APEC ministers agree to no more trade barriers
Global growth will probably be slower and less balanced than desired, ministers from the Asia-Pacific Economic Co-operation member economies said as they agreed to refrain from raising new barriers to trade and investment.
The world economy was too weak and "risks remain tilted to the downside", ministers from the 21-member grouping said in a statement in Bali on Sunday.
The Asia-Pacific region would have a harder time preserving growth, given volatility in financial markets and a slow recovery in advanced nations, said Moody's Investors Service.

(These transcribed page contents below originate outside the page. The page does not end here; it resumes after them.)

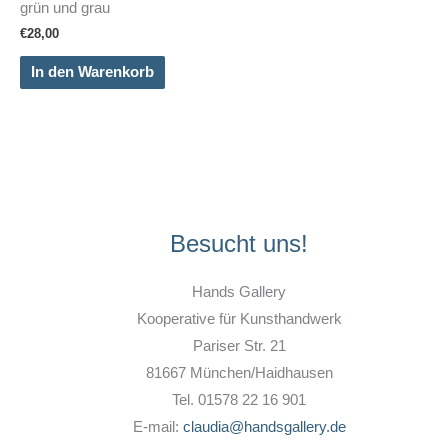
grün und grau
€
28,00
In den Warenkorb
Besucht uns!
Hands Gallery
Kooperative für Kunsthandwerk
Pariser Str. 21
81667 München/Haidhausen
Tel. 01578 22 16 901
E-mail:
claudia@handsgallery.de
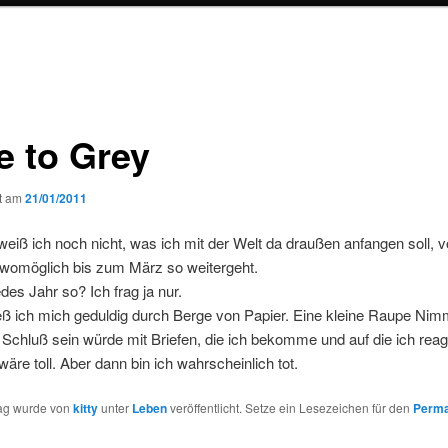
e to Grey
ht am
21/01/2011
 weiß ich noch nicht, was ich mit der Welt da draußen anfangen soll, v
womöglich bis zum März so weitergeht.
des Jahr so? Ich frag ja nur.
eß ich mich geduldig durch Berge von Papier. Eine kleine Raupe Nim
chluß sein würde mit Briefen, die ich bekomme und auf die ich reag
äre toll. Aber dann bin ich wahrscheinlich tot.
rag wurde von
kitty
unter
Leben
veröffentlicht. Setze ein Lesezeichen für den
Perma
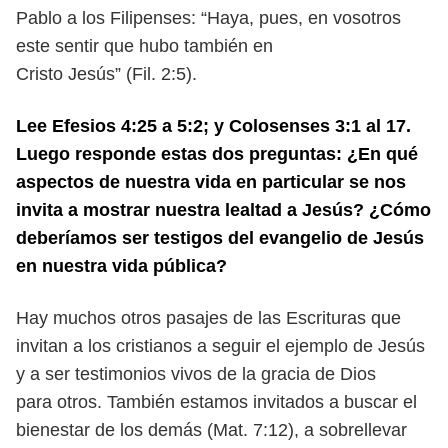
Pablo a
los Filipenses: “Haya, pues, en vosotros
este sentir que hubo también en
Cristo Jesús” (Fil. 2:5).
Lee Efesios 4:25 a 5:2; y Colosenses 3:1 al 17.
Luego responde estas dos
preguntas: ¿En qué
aspectos de nuestra vida en particular se nos
invita
a mostrar nuestra lealtad a Jesús? ¿Cómo
deberíamos ser testigos del
evangelio de Jesús
en nuestra vida pública?
Hay muchos otros pasajes de las Escrituras que
invitan a los cristianos a
seguir el ejemplo de Jesús
y a ser testimonios vivos de la gracia de Dios
para
otros. También estamos invitados a buscar el
bienestar de los demás (Mat.
7:12), a sobrellevar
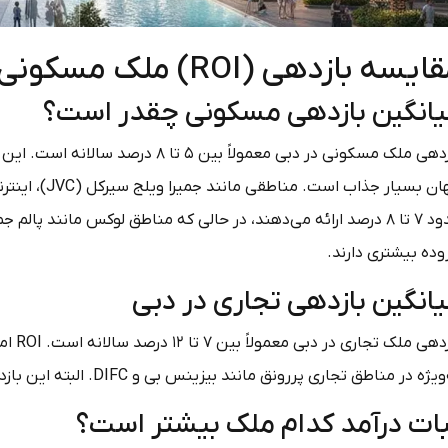
یسه بازدهی (ROI) ملک مسکونی و تجاری در دبی
انگین بازدهی مسکونی چقدر است؟
بازدهی ملک مسکونی در دبی معمولاً بین
جهان بسیار جذا
وده بیشتری دارند.
انگین بازدهی تجاری در دبی
بازدهی
ژه در مناطق تجاری پررونق مانند بیزینس بی و DIFC. البته این بازدهی بالاتر با ریسک بیشتری همراه است.
ات درآمد کدام ملک بیشتر است؟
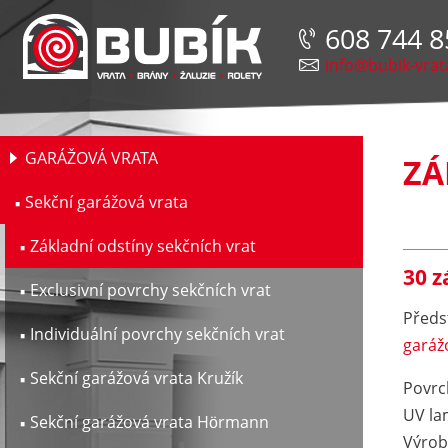
608 744 8
info@bubik-vrat
GARÁŽOVÁ VRATA
ZÁ
Sekční garážová vrata
Základní odstíny sekčních vrat
30 z
Exclusivní povrchy sekčních vrat
Před
Individuální povrchy sekčních vrat
garáž
Sekční garážová vrata Kružík
Povrc
UV lam
Sekční garážová vrata Hörmann
Výrob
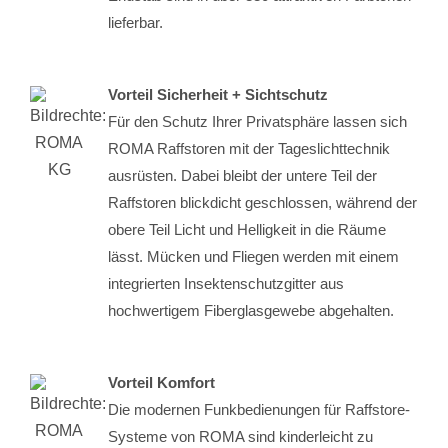
lieferbar.
Vorteil Sicherheit + Sichtschutz
Für den Schutz Ihrer Privatsphäre lassen sich
ROMA Raffstoren mit der Tageslichttechnik
ausrüsten. Dabei bleibt der untere Teil der
Raffstoren blickdicht geschlossen, während der
obere Teil Licht und Helligkeit in die Räume
lässt. Mücken und Fliegen werden mit einem
integrierten Insektenschutzgitter aus
hochwertigem Fiberglasgewebe abgehalten.
Vorteil Komfort
Die modernen Funkbedienungen für Raffstore-
Systeme von ROMA sind kinderleicht zu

"What we are sensing is that there is a change in the economic cycle and sustaining the levels of economic growth that we have seen in the region over the last five years is going to become more challenging," Michael Taylor, Moody's chief credit officer for Asia, said. The region still had a "long way to go" to shift from export-led growth to that driven by domestic demand, he said.
A slowdown in China and India is reverberating throughout the region with the Asian Development Bank forecasting expansion at a four-year low in 2013, putting pressure on policymakers to bolster their economies. The Group of 20 countries repeated their concern last month that stimulus pullback in developed nations might prove damaging to global markets.
APEC members must work to prevent protectionism and improve infrastructure to facilitate trade and investment, Indonesian President Susilo Bambang Yudhoyono said in a speech in Bali on Sunday to about 1000 business executives. Giving in to protectionist tendencies would make things worse for all countries, Singapore Prime Minister Lee Hsien Loong said at the same event.
Trade ministers are seeking momentum during the Bali meetings on a 12-nation trade pact as concessions sought by countries threaten to delay completion further from the end of 2013. The Trans-Pacific Partnership, which includes the US, Australia, Japan, Malaysia and Vietnam, would link an area with about $28 trillion in annual economic output.
"The pattern of aggregate demand is changing in the region, but it is not great enough to drive growth at the same pace as before the crisis," the Pacific Economic Co-operation Council said on Sunday.
"While investment has been increasing, some of this is due to the very cheap cost of capital during this extraordinary period," the council said. "As long-term interest rates return to normal, more needs to be done to improve the investment climates in our respective economies."
China needed more economic and financial reforms, while structural changes in Japan were essential for the country to grow, Mr Taylor said. For Malaysia, Moody's senior analyst Christian de Guzman said risks were tilted to the downside.
Malaysian Prime Minister Najib Razak raised subsidised fuel prices for the first time since 2010 last month and has said he will delay some infrastructure projects, seeking to contain the budget gap after Fitch Ratings cut Malaysia's credit outlook to negative in July. The government is considering a goods and services tax.
"While we do have a stable outlook, there has been deterioration in Malaysia's credit profile over the past five, six years," Mr Guzman said. "If the measures announced in the budget are not strong enough to move the needle, we may reconsider the rating."
APEC ministers said they would recommend their leaders extend until the end of 2016 a commitment to combat protectionist measures and roll back such policies that already exist.